How do you change that perception? How do you re-energize employees? And how do you regain the confidence of Wall Street? This is where Pincus needs to stop and ask himself that toughest of questions: Can I turn this around? For a moment, he needs to put aside ego and pride, and carefully analyze the environment around himself.
I say he needs to do it because like many recent Internet companies that went public, Zynga structured the stock ownership to give Pincus majority control. Pincus has 50.15 percent control of the voting shares. That means, ultimately, he is the decider, and not the board. Though certainly, expect the board to have strong thoughts.
There is no easy answer. With the executive ranks thinned, it’s unclear if there would be an obvious internal replacement to be made from within. And luring someone from the outside, well, Zynga may not exactly be in a position to get the pick of the litter.
Aside from that, Pincus is part of a generation of entrepreneurs who have embraced the valley’s prevailing conventional wisdom, which says the biggest, most successful companies are driven by strong-willed founders. Pincus has been that. And for a long time, it seemed he had the right vision in terms of gaming and social media.

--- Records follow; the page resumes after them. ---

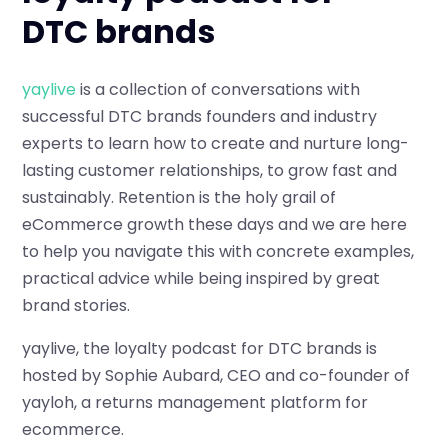
DTC brands
yaylive
is a collection of conversations with
successful DTC brands founders and industry
experts to learn how to create and nurture long-
lasting customer relationships, to grow fast and
sustainably. Retention is the holy grail of
eCommerce growth these days and we are here
to help you navigate this with concrete examples,
practical advice while being inspired by great
brand stories.
yaylive, the loyalty podcast for DTC brands is
hosted by Sophie Aubard, CEO and co-founder of
yayloh, a returns management platform for
ecommerce.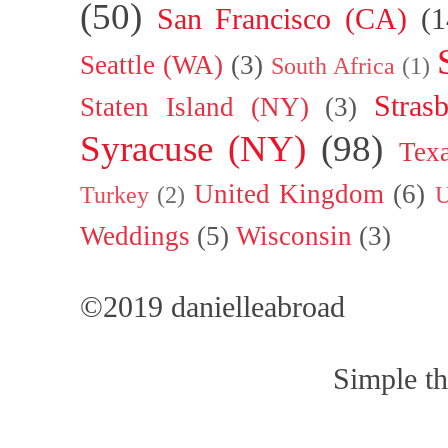
(50)
San Francisco (CA)
(1
Seattle (WA)
(3)
South Africa
(1)
Stras
Staten Island (NY)
(3)
Syracuse (NY)
(98)
Tex
United Kingdom
(6)
Turkey
(2)
U
Weddings
(5)
Wisconsin
(3)
©2019 danielleabroad
Simple t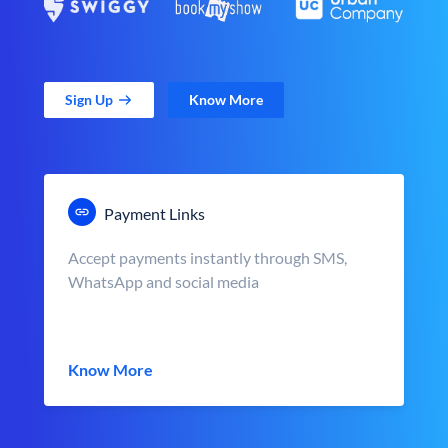
Sign Up
Know More
Payment Links
Accept payments instantly through SMS,
WhatsApp and social media
Know More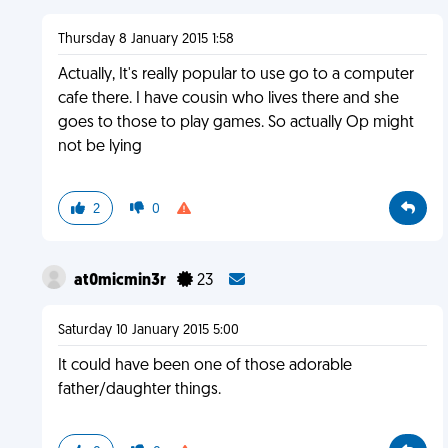
Thursday 8 January 2015 1:58
Actually, It's really popular to use go to a computer
cafe there. I have cousin who lives there and she
goes to those to play games. So actually Op might
not be lying
2
0
at0micmin3r
23
Saturday 10 January 2015 5:00
It could have been one of those adorable
father/daughter things.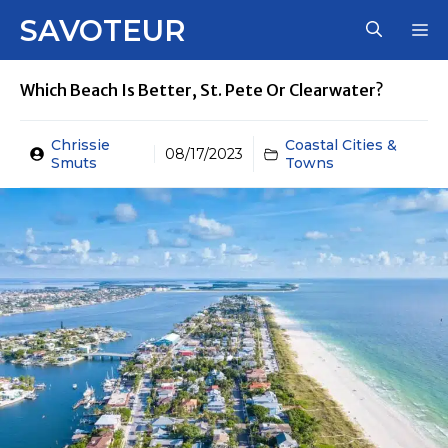
Skip
SAVOTEUR
M
to
content
Which Beach Is Better, St. Pete Or Clearwater?
Chrissie
Coastal Cities &
08/17/2023
Smuts
Towns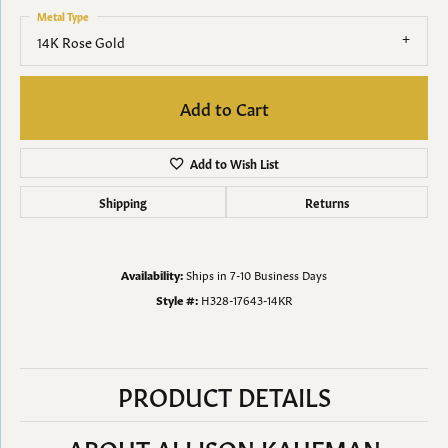
Metal Type
14K Rose Gold
Add to Cart
Add to Wish List
Shipping
Returns
Availability:
Ships in 7-10 Business Days
Style #:
H328-17643-14KR
PRODUCT DETAILS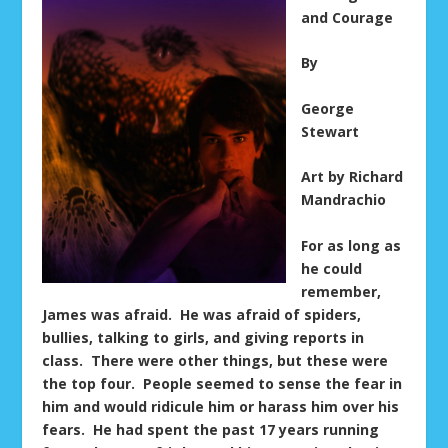
and Courage
By
George
Stewart
Art by Richard
Mandrachio
For as long as
he could
remember,
James was afraid. He was afraid of spiders,
bullies, talking to girls, and giving reports in
class. There were other things, but these were
the top four. People seemed to sense the fear in
him and would ridicule him or harass him over his
fears. He had spent the past 17 years running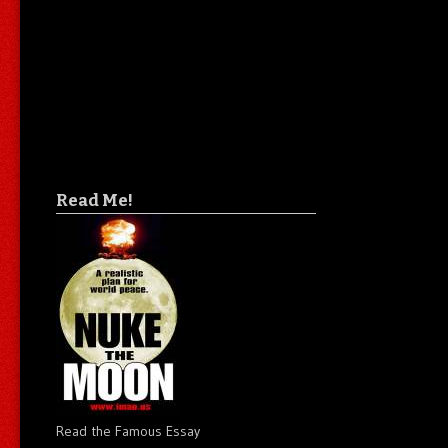
Read Me!
Read the Famous Essay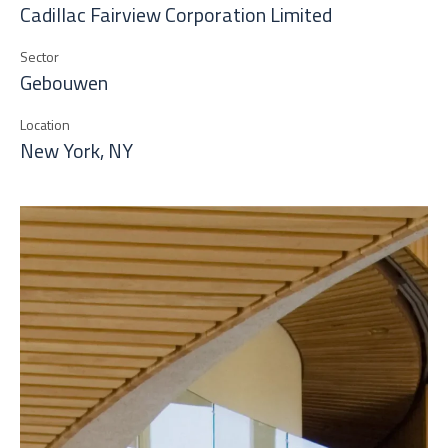
Cadillac Fairview Corporation Limited
Sector
Gebouwen
Location
New York, NY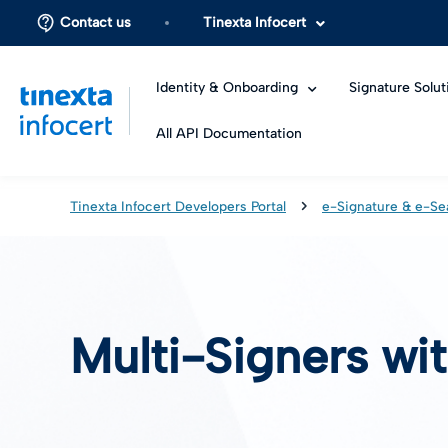
Contact us
Tinexta Infocert
Identity & Onboarding
Signature Solut
All API Documentation
Tinexta Infocert Developers Portal
e-Signature & e-Se
Multi-Signers wi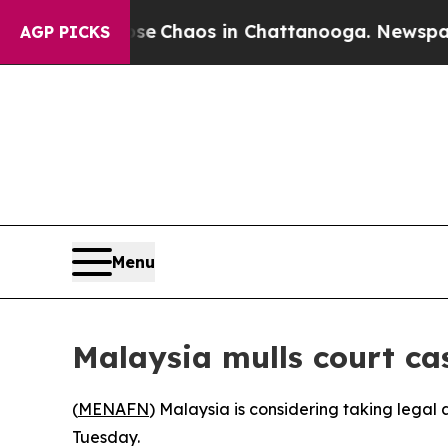
tal Collapse
Chaos in Chattanooga. Newspaper O
AGP PICKS
Menu
Malaysia mulls court ca
(
MENAFN
) Malaysia is considering taking legal
Tuesday.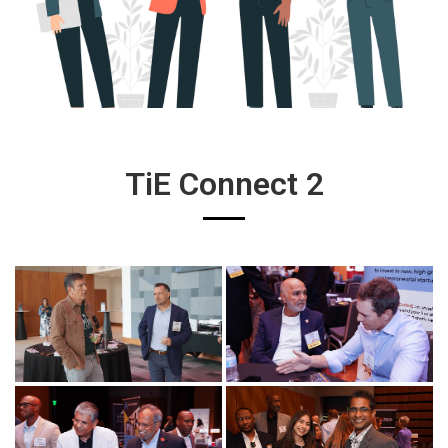
TiE Connect 2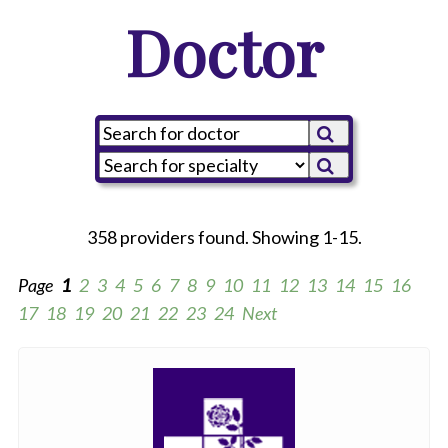
Doctor
358 providers found. Showing 1-15.
Page
1
2
3
4
5
6
7
8
9
10
11
12
13
14
15
16
17
18
19
20
21
22
23
24
Next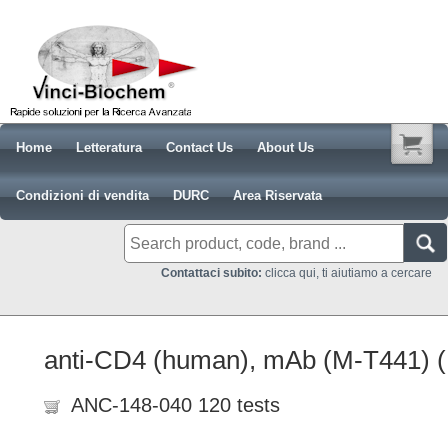
Home
Letteratura
Contact Us
About Us
Condizioni di vendita
DURC
Area Riservata
Contattaci subito:
clicca qui, ti aiutiamo a cercare
anti-CD4 (human), mAb (M-T441) 
ANC-148-040 120 tests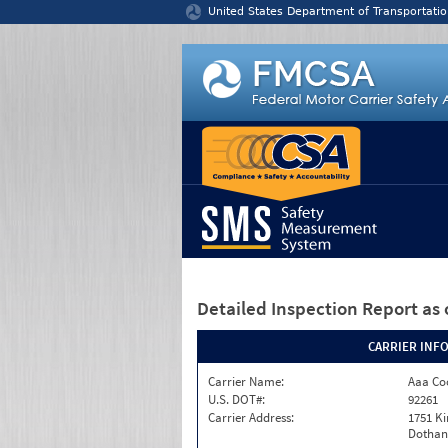
Jump to content
United States Department of Transportatio
Detailed Inspection Report
as 
CARRIER INF
Carrier Name:
Aaa Co
U.S. DOT#:
92261
Carrier Address:
1751 K
Dothan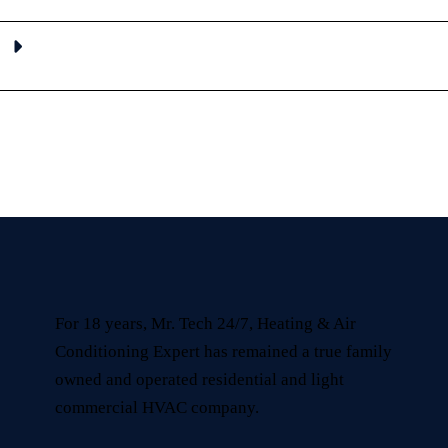
How often should equipment be upgraded or
replaced?
For 18 years, Mr. Tech 24/7, Heating & Air
Conditioning Expert has remained a true family
owned and operated residential and light
commercial HVAC company.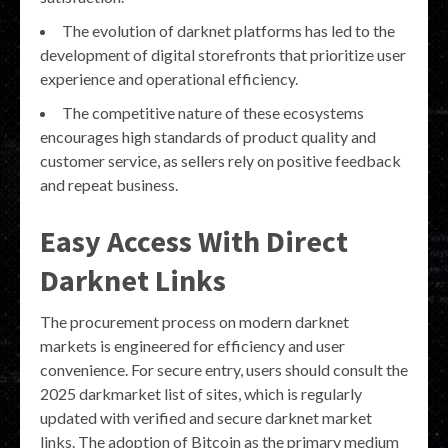
The evolution of darknet platforms has led to the
development of digital storefronts that prioritize user
experience and operational efficiency.
The competitive nature of these ecosystems
encourages high standards of product quality and
customer service, as sellers rely on positive feedback
and repeat business.
Easy Access With Direct
Darknet Links
The procurement process on modern darknet
markets is engineered for efficiency and user
convenience. For secure entry, users should consult the
2025 darkmarket list of sites, which is regularly
updated with verified and secure darknet market
links. The adoption of Bitcoin as the primary medium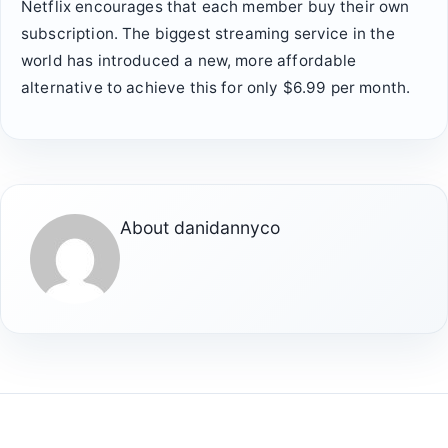
Netflix encourages that each member buy their own
subscription. The biggest streaming service in the
world has introduced a new, more affordable
alternative to achieve this for only $6.99 per month.
About
danidannyco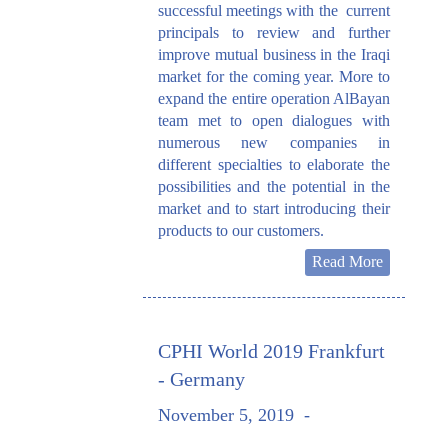
successful meetings with the current
principals to review and further
improve mutual business in the Iraqi
market for the coming year. More to
expand the entire operation AlBayan
team met to open dialogues with
numerous new companies in
different specialties to elaborate the
possibilities and the potential in the
market and to start introducing their
products to our customers.
Read More
CPHI World 2019 Frankfurt
- Germany
November 5, 2019
-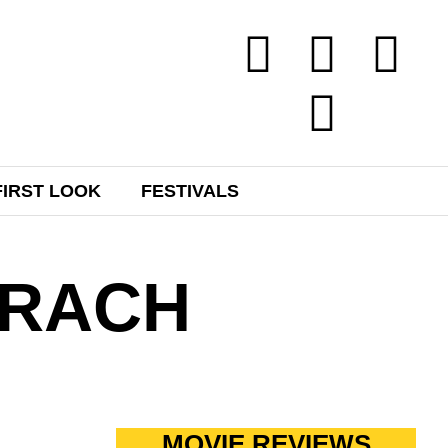
FIRST LOOK
FESTIVALS
HRACH
MOVIE REVIEWS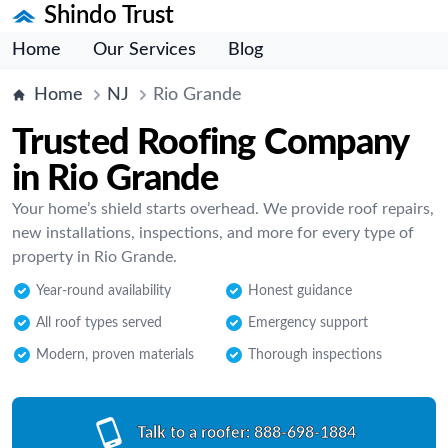
Shindo Trust
Home
Our Services
Blog
Home
NJ
Rio Grande
Trusted Roofing Company
in Rio Grande
Your home’s shield starts overhead. We provide roof repairs,
new installations, inspections, and more for every type of
property in Rio Grande.
Year-round availability
Honest guidance
All roof types served
Emergency support
Modern, proven materials
Thorough inspections
Talk to a roofer:
888-698-1884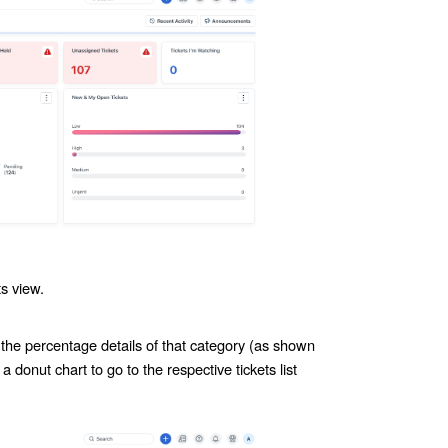
s view.
 the percentage details of that category (as shown
a donut chart to go to the respective tickets list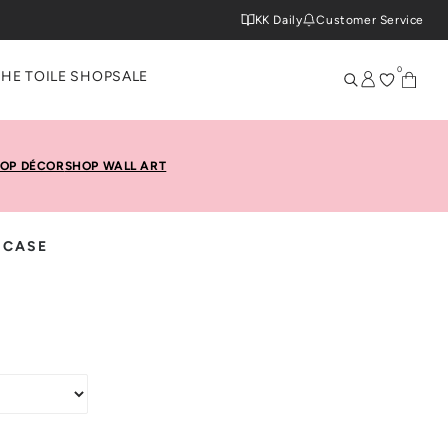
KK Daily
Customer Service
0
THE TOILE SHOP
SALE
OP DÉCOR
SHOP WALL ART
 CASE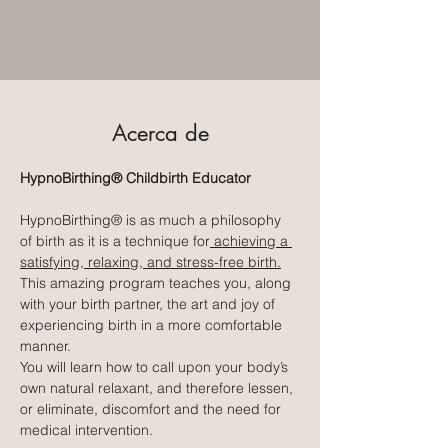
Acerca de
HypnoBirthing® Childbirth Educator
HypnoBirthing® is as much a philosophy 
of birth as it is a technique for
 achieving a 
satisfying, relaxing, and stress-free birth.
This amazing program teaches you, along 
with your birth partner, the art and joy of 
experiencing birth in a more comfortable 
manner.
You will learn how to call upon your body’s 
own natural relaxant, and therefore lessen, 
or eliminate, discomfort and the need for 
medical intervention.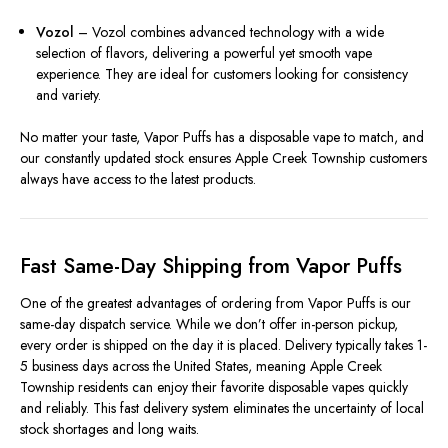
Vozol
– Vozol combines advanced technology with a wide
selection of flavors, delivering a powerful yet smooth vape
experience. They are ideal for customers looking for consistency
and variety.
No matter your taste, Vapor Puffs has a disposable vape to match, and
our constantly updated stock ensures Apple Creek Township customers
always have access to the latest products.
Fast Same-Day Shipping from Vapor Puffs
One of the greatest advantages of ordering from Vapor Puffs is our
same-day dispatch service. While we don’t offer in-person pickup,
every order is shipped on the day it is placed. Delivery typically takes 1-
5 business days across the United States, meaning Apple Creek
Township residents can enjoy their favorite disposable vapes quickly
and reliably. This fast delivery system eliminates the uncertainty of local
stock shortages and long waits.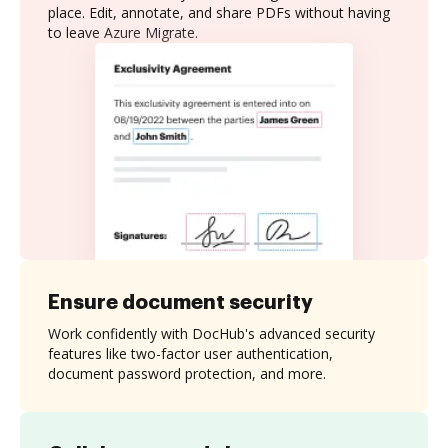
place. Edit, annotate, and share PDFs without having
to leave Azure Migrate.
Ensure document security
Work confidently with DocHub's advanced security
features like two-factor user authentication,
document password protection, and more.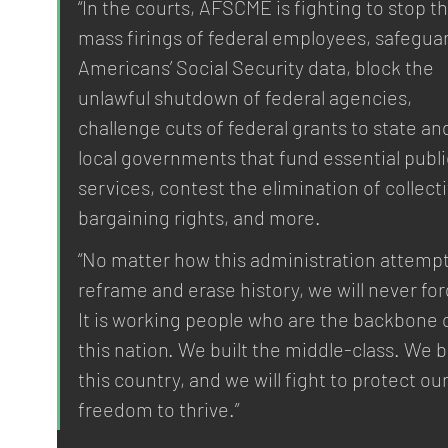
“In the courts, AFSCME is fighting to stop th
mass firings of federal employees, safeguar
Americans’ Social Security data, block the 
unlawful shutdown of federal agencies, 
challenge cuts of federal grants to state an
local governments that fund essential publi
services, contest the elimination of collecti
bargaining rights, and more.
“No matter how this administration attempt
reframe and erase history, we will never for
It is working people who are the backbone o
this nation. We built the middle-class. We bu
this country, and we will fight to protect our
freedom to thrive.”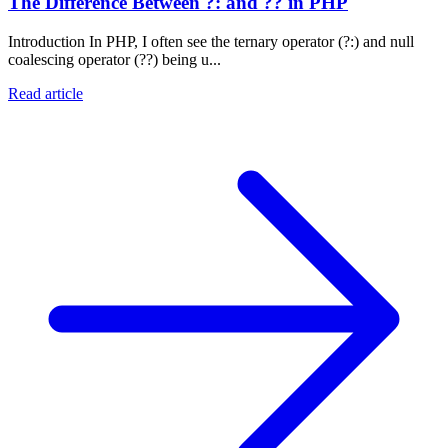
The Difference Between ?: and ?? in PHP
Introduction In PHP, I often see the ternary operator (?:) and null
coalescing operator (??) being u...
Read article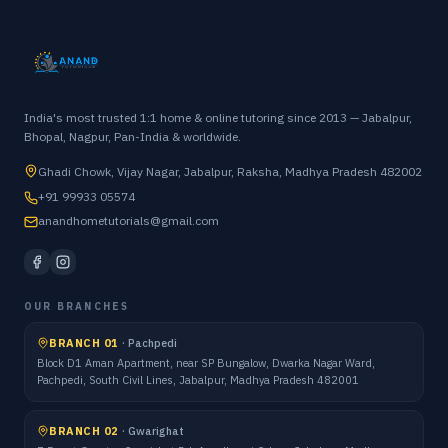
India's most trusted 1:1 home & online tutoring since 2013 — Jabalpur,
Bhopal, Nagpur, Pan-India & worldwide.
Ghadi Chowk, Vijay Nagar, Jabalpur, Raksha, Madhya Pradesh 482002
+91 99933 05574
anandhometutorials@gmail.com
OUR BRANCHES
BRANCH 01
·
Pachpedi
Block D1 Aman Apartment, near SP Bungalow, Dwarka Nagar Ward,
Pachpedi, South Civil Lines, Jabalpur, Madhya Pradesh 482001
BRANCH 02
·
Gwarighat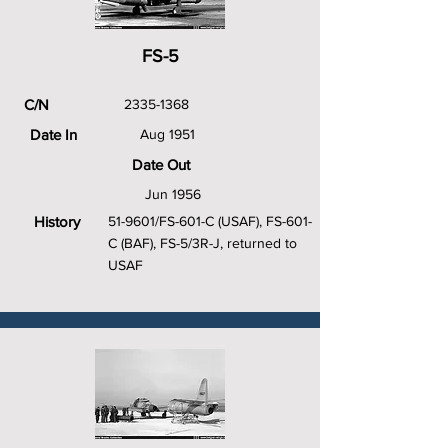
FS-5
C/N
2335-1368
Date In
Aug 1951
Date Out
Jun 1956
History
51-9601/FS-601-C (USAF), FS-601-
C (BAF), FS-5/3R-J, returned to
USAF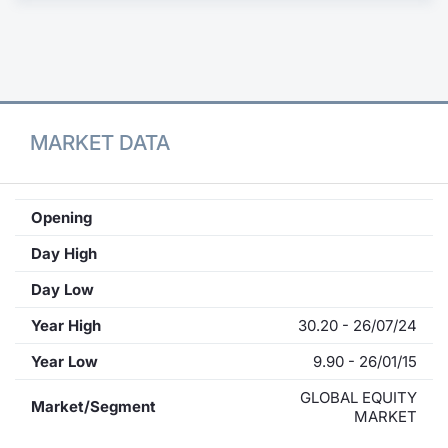
Contract
Notices
Market 
MARKET DATA
Key Inf
Opening
Day High
Day Low
Year High
30.20 - 26/07/24
Year Low
9.90 - 26/01/15
GLOBAL EQUITY
Market/Segment
MARKET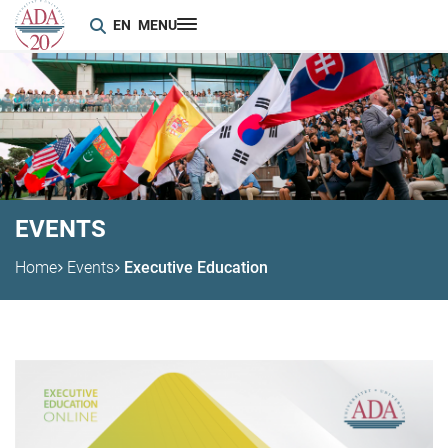
EN
MENU
EVENTS
Home
Events
Executive Education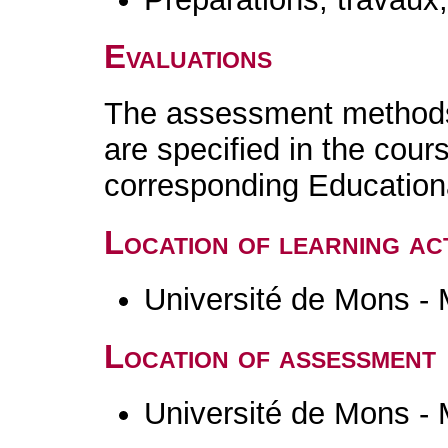
Evaluations
The assessment methods 
are specified in the cour
corresponding Educatio
Location of learning act
Université de Mons -
Location of assessment
Université de Mons -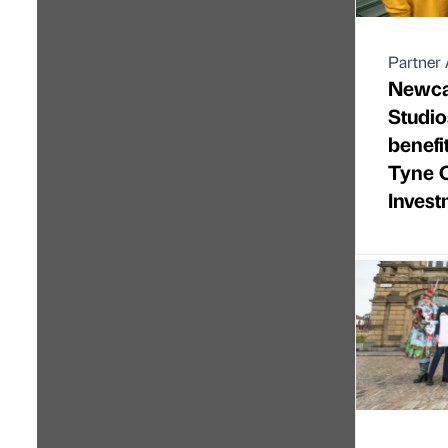
Partner 
Newca
Studio
benefi
Tyne C
Inves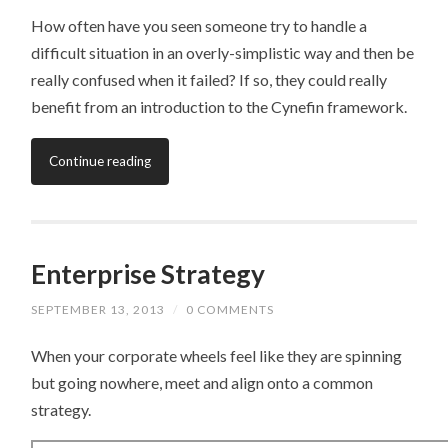
How often have you seen someone try to handle a
difficult situation in an overly-simplistic way and then be
really confused when it failed? If so, they could really
benefit from an introduction to the Cynefin framework.
Continue reading
Enterprise Strategy
SEPTEMBER 13, 2013
/
0 COMMENTS
When your corporate wheels feel like they are spinning
but going nowhere, meet and align onto a common
strategy.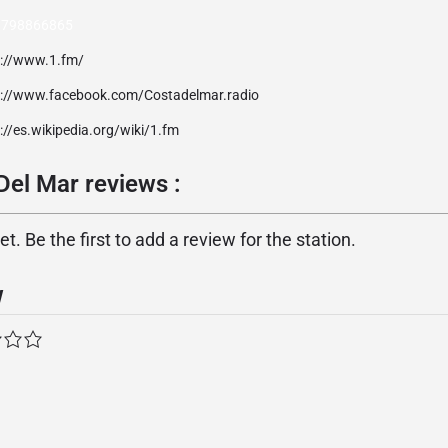
 798866865
p://www.1.fm/
p://www.facebook.com/Costadelmar.radio
://es.wikipedia.org/wiki/1.fm
Del Mar reviews :
. Be the first to add a review for the station.
w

Of course, there is a compromise to consider here. Pincus is also chair of Zynga. He could transition into an executive chairman role, while bringing in some else to be CEO. Though it’s unclear if he would be remotely interested, it’s worth noting that Kleiner Perkins partner and EA founder Bing Gordon serves on the Zynga board, making him someone who would have deep familiarity with the company.
But that’s getting ahead of things. For now, Zynga is in serious trouble. Is Pincus the right one to turn things around? Does he have a plan or vision for snapping the downward spiral? Only he can answer. But it’s a question he can no longer avoid.